Given that $a$ is an integer, compute the possibilities for $\gcd (2a^4 + 2a^2+3,2a^5+2a^3+a^2+a+3).$
Here's my work (I'm not entirely sure if it's correct).
Just to make sure we're on the same page, we say that for integers $a,b,$ $d=\gcd(a,b)$ is the integer such that $d\mid a$ and $d\mid b$ and for all $c\in\mathbb{Z}$ such that $c\mid a$ and $c\mid b,c\mid d$ (so there can be multiple possible $gcd$'s).

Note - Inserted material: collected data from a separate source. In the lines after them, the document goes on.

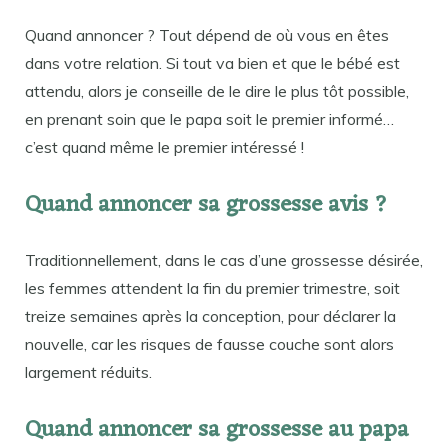
Quand annoncer ? Tout dépend de où vous en êtes
dans votre relation. Si tout va bien et que le bébé est
attendu, alors je conseille de le dire le plus tôt possible,
en prenant soin que le papa soit le premier informé…
c’est quand même le premier intéressé !
Quand annoncer sa grossesse avis ?
Traditionnellement, dans le cas d’une grossesse désirée,
les femmes attendent la fin du premier trimestre, soit
treize semaines après la conception, pour déclarer la
nouvelle, car les risques de fausse couche sont alors
largement réduits.
Quand annoncer sa grossesse au papa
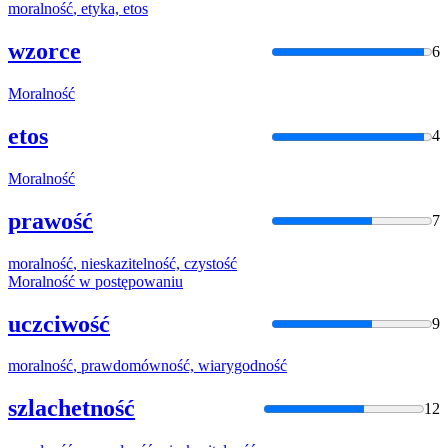
moralność
, etyka, etos
wzorce
6
Moralność
etos
4
Moralność
prawość
7
moralność
, nieskazitelność, czystość
Moralność
w postępowaniu
uczciwość
9
moralność
, prawdomówność, wiarygodność
szlachetność
12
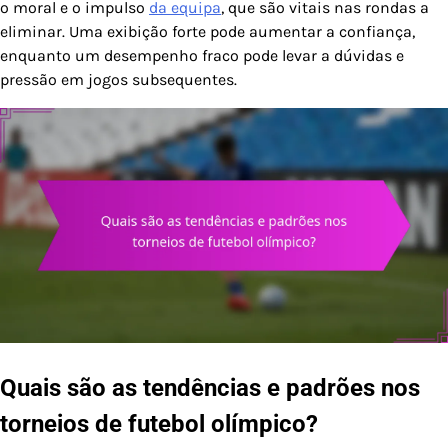
o moral e o impulso
da equipa
, que são vitais nas rondas a
eliminar. Uma exibição forte pode aumentar a confiança,
enquanto um desempenho fraco pode levar a dúvidas e
pressão em jogos subsequentes.
Quais são as tendências e padrões nos
torneios de futebol olímpico?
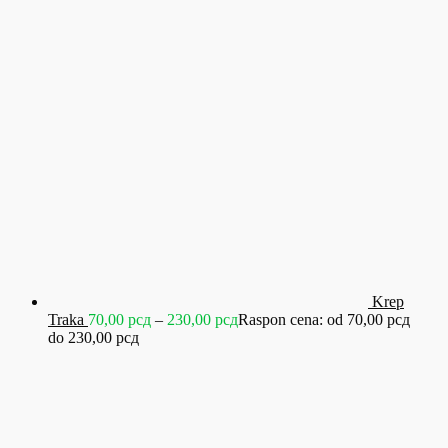
Krep
Traka
70,00
рсд
–
230,00
рсд
Raspon cena: od 70,00 рсд
do 230,00 рсд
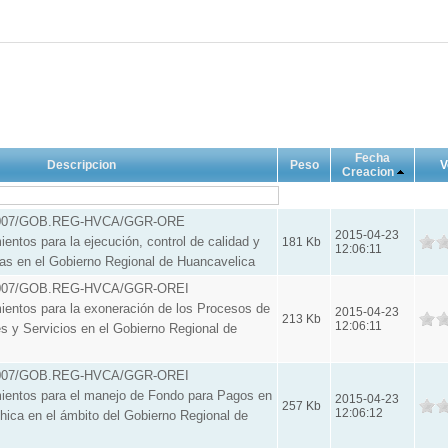
Fecha
Descripcion
Peso
V
Creacion
8-2007/GOB.REG-HVCA/GGR-ORE
2015-04-23
entos para la ejecución, control de calidad y
181 Kb
12:06:11
ras en el Gobierno Regional de Huancavelica
3-2007/GOB.REG-HVCA/GGR-OREI
entos para la exoneración de los Procesos de
2015-04-23
213 Kb
12:06:11
s y Servicios en el Gobierno Regional de
9-2007/GOB.REG-HVCA/GGR-OREI
ientos para el manejo de Fondo para Pagos en
2015-04-23
257 Kb
12:06:12
Chica en el ámbito del Gobierno Regional de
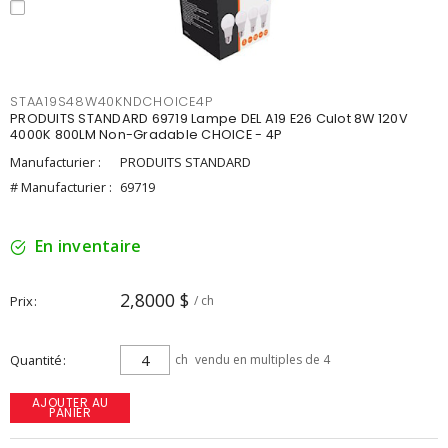
STAA19S48W40KNDCHOICE4P
PRODUITS STANDARD 69719 Lampe DEL A19 E26 Culot 8W 120V
4000K 800LM Non-Gradable CHOICE - 4P
Manufacturier :
PRODUITS STANDARD
# Manufacturier :
69719
En inventaire
2,8000 $
Prix
/ ch
Quantité
ch
vendu en multiples de 4
AJOUTER AU
PANIER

We use the fact that $\gcd (a,b)=\gcd(b,a-bq),q\in\mathbb{Z}.$
Dividing using the Euclidean Algorithm, we have the following:
$2a^5+2a^3+a^2+a+3=(2a^4+2a^2+3)(a)+a^2-2a+3\\ 2a^4+2a^2+3=(a^2-2a+3)(2a^2+4a+4)-4a-9\\ 4(a^2-2a+3)=4a^2-8a+12=(-4a-9)(-a+4)-a+48\\ -4a-9=4(-a+48)-201.$
Hence $\gcd (2a^5+2a^3+a^2+a+3,2a^4+2a^2+3)=\gcd (-a+48,-201)$ for all $a\in\mathbb{Z}.$ Let $f(a)=48-a, f:\mathbb{Z}\to \mathbb{Z}.$ Then since $f$ is a surjective, monic linear polynomial, the possibilities for $\gcd (-a+48,-201)$ are precisely the integer divisors of $201$ (since $\gcd$'s can be negative according to the definition).
Edit: I've edited my answer to include the proper possibilities.
Trusting on your calculations, it is enough to find the possible values of $\gcd(48-a, -201)$. Now, assume $f(a):=48-a, f:\mathbb{Z}\to\mathbb{Z}$. Since, $f$ is monic linear polynomial it is surjective. Therefore, possibilities of $\gcd(48-a, -201)$ will be all positive divisors of $201$.